Commerce Bancshares, one of the Midwest’s strongest regional banks, joined the chorus of Q1 results reporting Tuesday (April 16) and sounded the theme of resiliency. Tipping its hat to the high interest rates and cautious consumer spending outlook that has dominated bank reporting over the past week, the company posted better than expected first-quarter earnings, citing solid consumer credit management as it continues to focus on liquidity.
“Commerce delivered a strong financial performance for the first quarter,” President and Chief Executive Officer John Kemper said in a press release. “Our results are a reflection of fundamental strength and a diversified business model, and evidence of our ability to perform well through economic cycles.”
The bank posted a net income of $112.7 million, marking a slight decrease from the $119.5 million reported in Q1 2023. Kemper highlighted the bank’s resilient financial performance in which it managed a slight increase in net interest income over Q4 with a notable expansion in the net interest margin by 16 basis points.
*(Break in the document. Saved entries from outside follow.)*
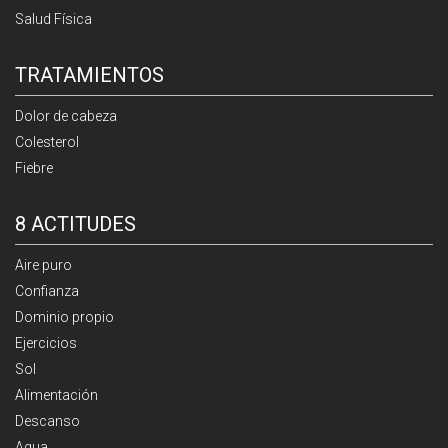
Salud Física
TRATAMIENTOS
Dolor de cabeza
Colesterol
Fiebre
8 ACTITUDES
Aire puro
Confianza
Dominio propio
Ejercicios
Sol
Alimentación
Descanso
Agua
This was partially due to the controlled rise in interest-bearing deposit costs, which only increased by 4 basis points, reflecting the strength of Commerce’s deposits.
But Q1 earnings have been watched closely for indications of consumer spending and credit health. Here Commerce’s performance remained strong, with non-accrual loans constituting just 0.03% of total loans, an improvement from 0.05% in Q4. The bank reported that average loan balances stood steady at $17.1 billion. However, the dynamics within loan categories were mixed; average balances of business real estate loans increased, whereas construction and consumer loans saw declines. The bank sold fixed-rate personal real estate loans worth $7.4 million during the quarter.
Non-interest income for the quarter was $148.8 million, up by $11.2 million from last year, driven largely by an increase in trust fees, which grew by 12.7% due to higher private client fees, suggesting a growing reliance on wealth management and advisory services, possibly as consumers seek to navigate a complex financial landscape.
Non-interest expenses rose to $245.7 million, influenced by a $10.0 million litigation settlement expense and adjustments to the FDIC’s insurance special assessment, continuing to sound another common theme so far this earnings season, which are the ongoing costs that financial institutions are facing amid regulatory and legal challenges.
All in, the Commerce Q1 earnings provided a mixed but generally positive picture of consumer financial health. The stability in loan balances and the improvement in credit quality are encouraging signs. However, the shifts in deposit behaviors and the unrealized losses on securities suggest that consumers are feeling the impact of the persistent high interest rates. This could indicate a more cautious approach to spending and investment as consumers and businesses alike adapt to the current economic climate.